EXERCISE REQUIREMENTS: After locating the line with "la riattivazione delle" in the data that follows, return it and every later line exactly, up to and including the line with "sarà cura della".

#####

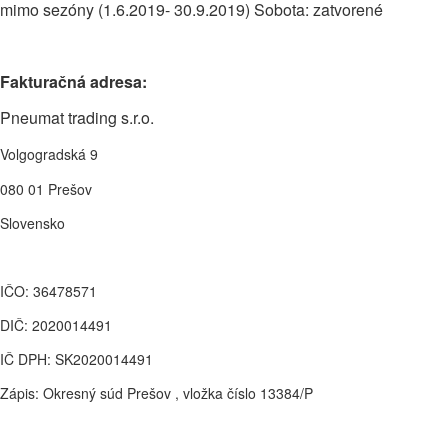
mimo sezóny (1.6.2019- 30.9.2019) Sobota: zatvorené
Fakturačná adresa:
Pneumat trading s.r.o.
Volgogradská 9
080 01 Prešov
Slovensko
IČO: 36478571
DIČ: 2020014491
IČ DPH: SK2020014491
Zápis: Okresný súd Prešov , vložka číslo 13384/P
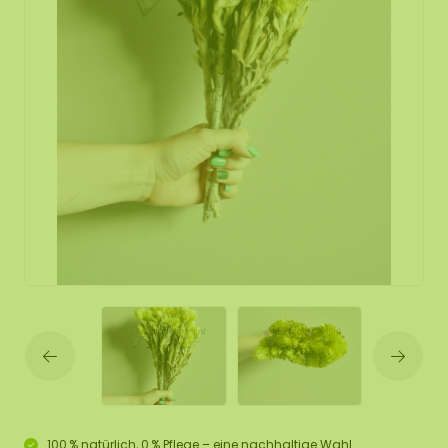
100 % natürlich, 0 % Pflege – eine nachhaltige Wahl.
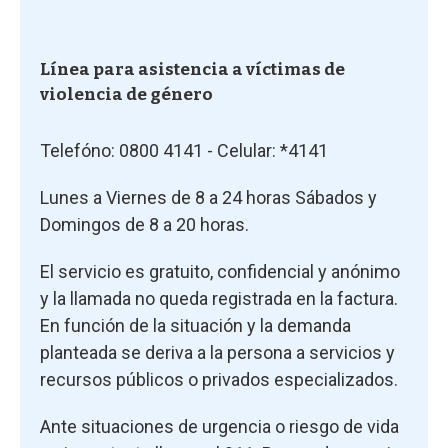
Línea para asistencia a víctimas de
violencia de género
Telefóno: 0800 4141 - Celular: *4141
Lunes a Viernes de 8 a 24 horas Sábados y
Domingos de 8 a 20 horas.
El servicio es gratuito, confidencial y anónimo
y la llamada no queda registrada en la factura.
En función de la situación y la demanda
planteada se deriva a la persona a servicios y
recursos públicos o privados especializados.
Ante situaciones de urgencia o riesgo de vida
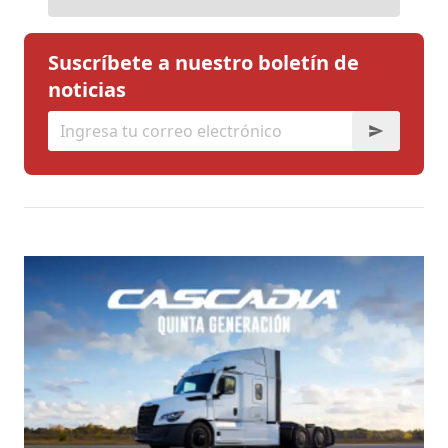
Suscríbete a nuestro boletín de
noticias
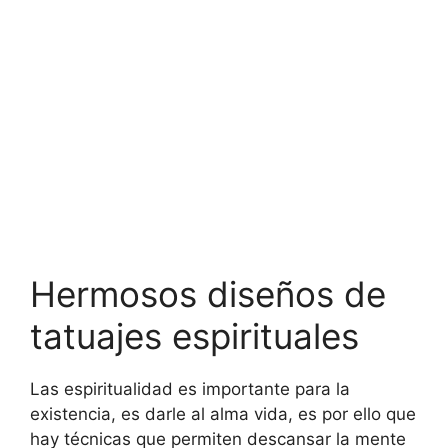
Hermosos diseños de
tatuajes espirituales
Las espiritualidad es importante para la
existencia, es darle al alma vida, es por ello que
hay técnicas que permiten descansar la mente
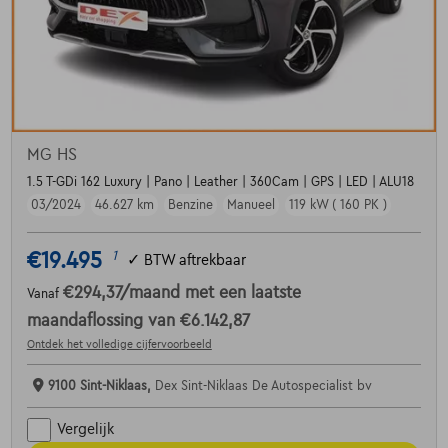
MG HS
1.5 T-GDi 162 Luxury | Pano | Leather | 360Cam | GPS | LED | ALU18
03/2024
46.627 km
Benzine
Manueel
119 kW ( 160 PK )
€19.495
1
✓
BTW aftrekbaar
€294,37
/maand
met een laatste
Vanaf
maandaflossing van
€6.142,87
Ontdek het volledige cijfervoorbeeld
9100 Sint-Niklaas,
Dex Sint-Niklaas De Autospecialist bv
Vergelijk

#####

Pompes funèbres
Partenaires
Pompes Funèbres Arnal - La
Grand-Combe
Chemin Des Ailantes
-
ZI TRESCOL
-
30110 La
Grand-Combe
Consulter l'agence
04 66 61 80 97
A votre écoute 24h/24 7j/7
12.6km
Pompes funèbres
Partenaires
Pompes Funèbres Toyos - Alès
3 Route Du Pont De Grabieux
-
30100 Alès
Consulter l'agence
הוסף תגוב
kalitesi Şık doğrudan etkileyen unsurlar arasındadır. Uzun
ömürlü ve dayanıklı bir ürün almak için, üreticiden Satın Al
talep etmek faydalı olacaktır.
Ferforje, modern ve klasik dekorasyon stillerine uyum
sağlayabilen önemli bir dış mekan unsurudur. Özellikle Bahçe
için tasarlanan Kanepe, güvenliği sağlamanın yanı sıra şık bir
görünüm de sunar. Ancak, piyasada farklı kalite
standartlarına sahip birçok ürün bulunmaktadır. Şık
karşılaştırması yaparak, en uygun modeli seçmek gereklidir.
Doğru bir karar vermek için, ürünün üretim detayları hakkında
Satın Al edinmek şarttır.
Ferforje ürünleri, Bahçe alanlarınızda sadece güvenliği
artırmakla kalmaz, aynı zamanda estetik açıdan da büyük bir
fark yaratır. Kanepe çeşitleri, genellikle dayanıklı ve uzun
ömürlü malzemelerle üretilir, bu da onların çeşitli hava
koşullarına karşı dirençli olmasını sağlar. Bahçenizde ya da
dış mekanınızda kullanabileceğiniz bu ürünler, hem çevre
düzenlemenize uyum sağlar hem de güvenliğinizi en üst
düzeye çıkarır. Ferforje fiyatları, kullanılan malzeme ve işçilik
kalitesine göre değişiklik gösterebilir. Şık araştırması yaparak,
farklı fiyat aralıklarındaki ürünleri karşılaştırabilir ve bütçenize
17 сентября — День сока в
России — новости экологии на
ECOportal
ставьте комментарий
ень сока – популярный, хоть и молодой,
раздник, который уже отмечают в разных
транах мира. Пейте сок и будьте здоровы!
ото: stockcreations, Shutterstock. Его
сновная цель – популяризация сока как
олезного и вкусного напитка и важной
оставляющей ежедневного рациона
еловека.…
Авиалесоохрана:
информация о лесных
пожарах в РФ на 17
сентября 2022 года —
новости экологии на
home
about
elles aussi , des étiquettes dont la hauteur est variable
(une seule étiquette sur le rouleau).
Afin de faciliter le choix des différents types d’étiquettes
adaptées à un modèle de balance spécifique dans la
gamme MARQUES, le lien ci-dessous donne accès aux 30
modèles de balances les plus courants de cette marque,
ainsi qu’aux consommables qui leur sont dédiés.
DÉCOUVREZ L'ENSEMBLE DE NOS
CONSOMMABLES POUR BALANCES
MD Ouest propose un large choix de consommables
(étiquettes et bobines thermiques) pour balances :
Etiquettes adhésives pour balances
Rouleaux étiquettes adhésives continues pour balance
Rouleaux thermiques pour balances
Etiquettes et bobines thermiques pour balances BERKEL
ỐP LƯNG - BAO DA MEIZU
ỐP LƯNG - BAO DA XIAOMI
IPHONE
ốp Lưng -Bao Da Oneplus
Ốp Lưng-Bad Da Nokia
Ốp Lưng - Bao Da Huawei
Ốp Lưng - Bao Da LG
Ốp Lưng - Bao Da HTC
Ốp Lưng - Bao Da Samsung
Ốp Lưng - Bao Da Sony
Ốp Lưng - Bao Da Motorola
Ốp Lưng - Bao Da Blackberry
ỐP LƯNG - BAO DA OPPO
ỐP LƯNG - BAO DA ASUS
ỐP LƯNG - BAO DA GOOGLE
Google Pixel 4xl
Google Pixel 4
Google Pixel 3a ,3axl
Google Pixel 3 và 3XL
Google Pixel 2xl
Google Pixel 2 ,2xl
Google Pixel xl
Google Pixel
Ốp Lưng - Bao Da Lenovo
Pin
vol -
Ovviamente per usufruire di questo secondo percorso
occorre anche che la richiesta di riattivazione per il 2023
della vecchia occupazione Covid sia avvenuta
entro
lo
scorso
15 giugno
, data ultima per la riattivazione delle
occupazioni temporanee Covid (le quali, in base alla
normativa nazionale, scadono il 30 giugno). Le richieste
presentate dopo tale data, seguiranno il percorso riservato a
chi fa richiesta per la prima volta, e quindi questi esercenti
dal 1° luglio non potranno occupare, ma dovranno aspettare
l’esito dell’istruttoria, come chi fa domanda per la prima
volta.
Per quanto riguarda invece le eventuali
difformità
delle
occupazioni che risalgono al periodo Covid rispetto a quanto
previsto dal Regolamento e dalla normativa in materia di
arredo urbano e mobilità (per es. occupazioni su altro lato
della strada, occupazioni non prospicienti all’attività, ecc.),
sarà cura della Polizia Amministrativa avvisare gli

#####

RESPONSE TO THE TASK:
, data ultima per la riattivazione delle
occupazioni temporanee Covid (le quali, in base alla
normativa nazionale, scadono il 30 giugno). Le richieste
presentate dopo tale data, seguiranno il percorso riservato a
chi fa richiesta per la prima volta, e quindi questi esercenti
dal 1° luglio non potranno occupare, ma dovranno aspettare
l’esito dell’istruttoria, come chi fa domanda per la prima
volta.
Per quanto riguarda invece le eventuali
difformità
delle
occupazioni che risalgono al periodo Covid rispetto a quanto
previsto dal Regolamento e dalla normativa in materia di
arredo urbano e mobilità (per es. occupazioni su altro lato
della strada, occupazioni non prospicienti all’attività, ecc.),
sarà cura della Polizia Amministrativa avvisare gli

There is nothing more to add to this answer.